Hope bubbled inside her while Griffin screamed unsavory words at the masked men. “Get it back. You know what will happen if we don’t. I’ll instruct the others to move ahead with her family. Do whatever it takes.”
Griffin disconnected and the screen went black.
“What is he talking about? What does ‘move ahead with my family’ mean? My family has nothing to do with the money. They can’t help you. They think I’m dead.”
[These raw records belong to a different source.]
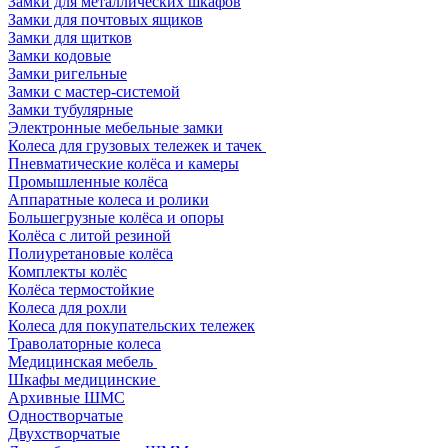
Замки для металлических шкафов
Замки для почтовых ящиков
Замки для щитков
Замки кодовые
Замки ригельные
Замки с мастер-системой
Замки тубулярные
Электронные мебельные замки
Колеса для грузовых тележек и тачек
Пневматические колёса и камеры
Промышленные колёса
Аппаратные колеса и ролики
Большегрузные колёса и опоры
Колёса с литой резиной
Полиуретановые колёса
Комплекты колёс
Колёса термостойкие
Колеса для рохли
Колеса для покупательских тележек
Траволаторные колеса
Медицинская мебель
Шкафы медицинские
Архивные ШМС
Одностворчатые
Двухстворчатые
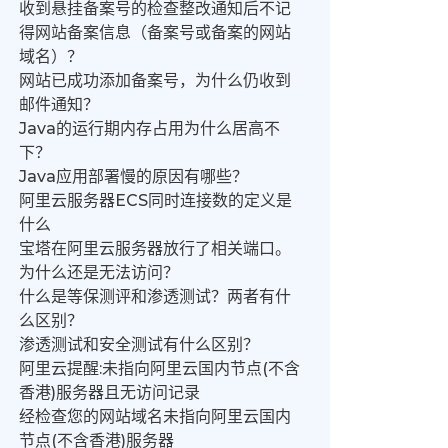
收到悬挂备案号的检查整改通知后不记
得网站备案信息（备案号或备案的网站
域名）？
网站已成功添加备案号，为什么仍收到
邮件通知？
Java的运行期内存占用为什么居高不
下？
Java应用部署慢的原因有哪些？
阿里云服务器ECS同时连接数的定义是
什么
宝塔在阿里云服务器放行了相关端口。
为什么还是无法访问？
什么是等保测评和渗透测试？两者有什
么区别？
渗透测试和安全测试有什么区别？
阿里云提醒:未指向阿里云国内节点(不含
香港)服务器且无访问记录
经检查您的网站域名未指向阿里云国内
节点(不含香港)服务器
“Too late now. Maybe you should have thought about that before you took off with the payoff.” Larry flicked another cigarette over his shoulder as he shoved the other guy into a corner. He spoke too low to decipher any of the conversation.
It appeared that the men chasing her had men chasing them. Griffin’s voice hadn’t just shaken with anger—he’d sounded afraid.
“Wait! I can get the money back.” She could get almost all of the money from where it was hidden. But if something happened to her family... She was sinking in the deep end and needed help. Maybe she could get the police involved by exchanging the suitcase for her family. Maybe. Most likely not, but if there was a chance, she had to try. “Just let me go and I’ll give you the money when I get it back.”
“You said it was with the cops,” the younger one whined. The mean one hit him along the side of his head again.
“Don’t listen. She’s going to say anything to get us to let her go,” the leader said. “But it won’t work.”
“Do you want to waltz into the police station and ask for it? How do you think that will go over?” she said.
“Maybe better if you hadn’t killed that cop.” Larry punched the younger man standing in front of him.